-- Material shown follows --

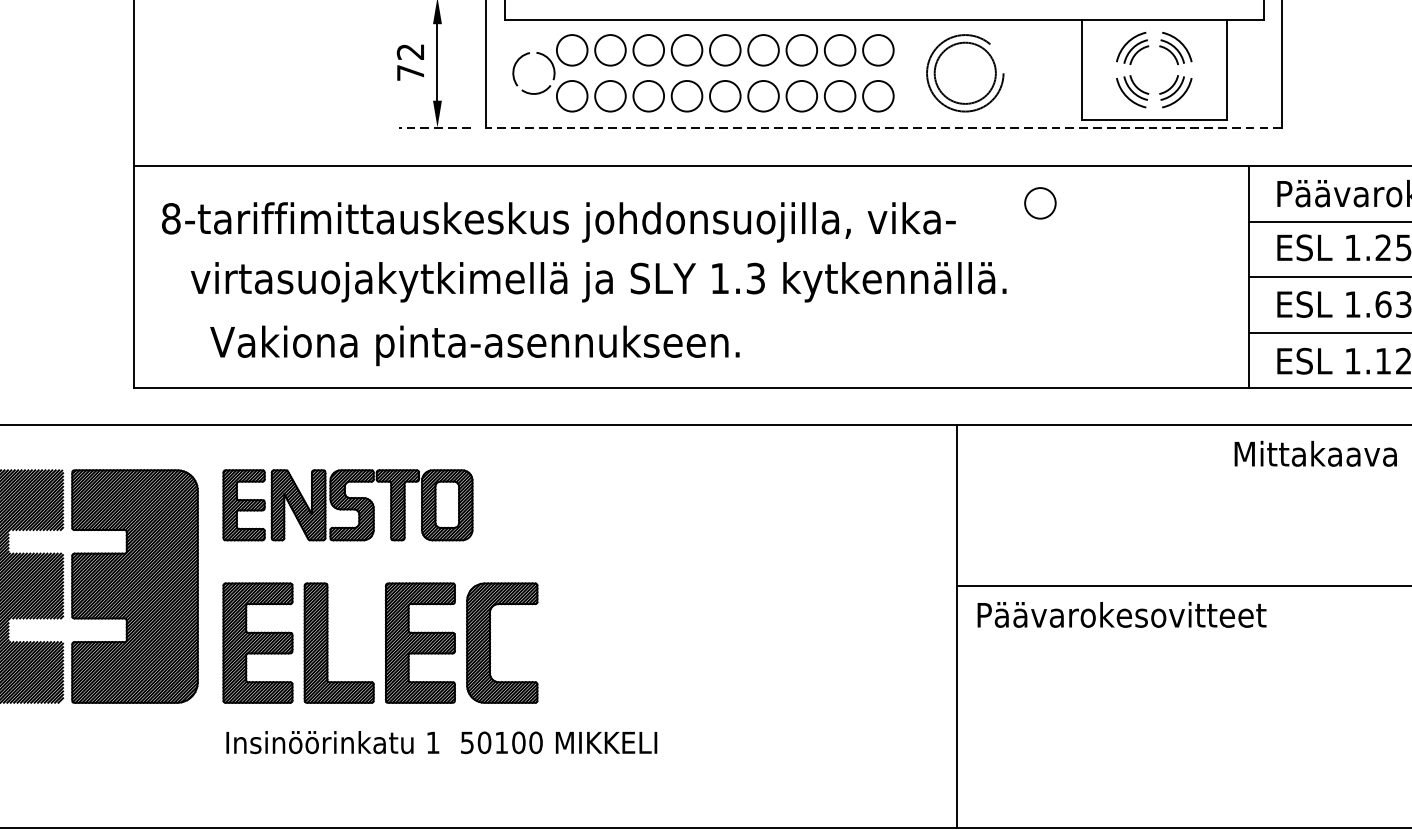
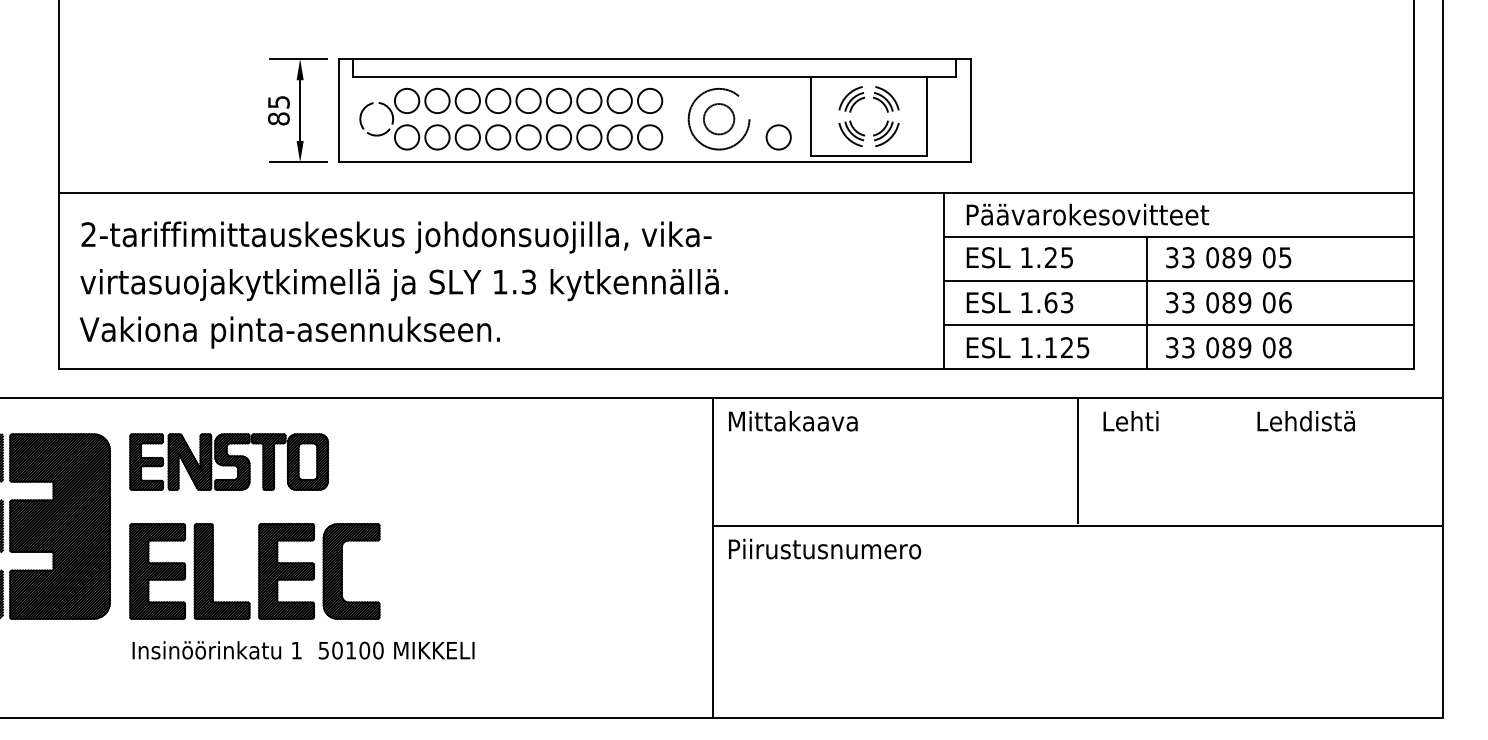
text: (410, 62) -> (278, 110), 72 -> 85
circle: (964, 73) -> (718, 119), size x0.62
line: (434, 127) -> (297, 162), dashed -> solid
line: (883, 127) -> (654, 162), dashed -> solid
circle: (1040, 203) -> (778, 137), moved
text: (170, 218) -> (88, 234), 8-tariffimittauskeskus -> 2-tariffimittauskeskus
text: (597, 282) -> (403, 285), moved
text: (474, 345) -> (289, 332), moved
text: (1316, 454) -> (793, 421), moved
text: (1130, 614) -> (850, 548), Päävarokesovitteet -> Piirustusnumero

-- Material shown concluded --

* _Exercise_: Out of the entries above, write out only the lines between the line holding "line: (434, 127)" and the line holding "text: (1316, 454) -> (793, 421), moved", inclusive, each exactly as given.

* _Answer box_:
line: (434, 127) -> (297, 162), dashed -> solid
line: (883, 127) -> (654, 162), dashed -> solid
circle: (1040, 203) -> (778, 137), moved
text: (170, 218) -> (88, 234), 8-tariffimittauskeskus -> 2-tariffimittauskeskus
text: (597, 282) -> (403, 285), moved
text: (474, 345) -> (289, 332), moved
text: (1316, 454) -> (793, 421), moved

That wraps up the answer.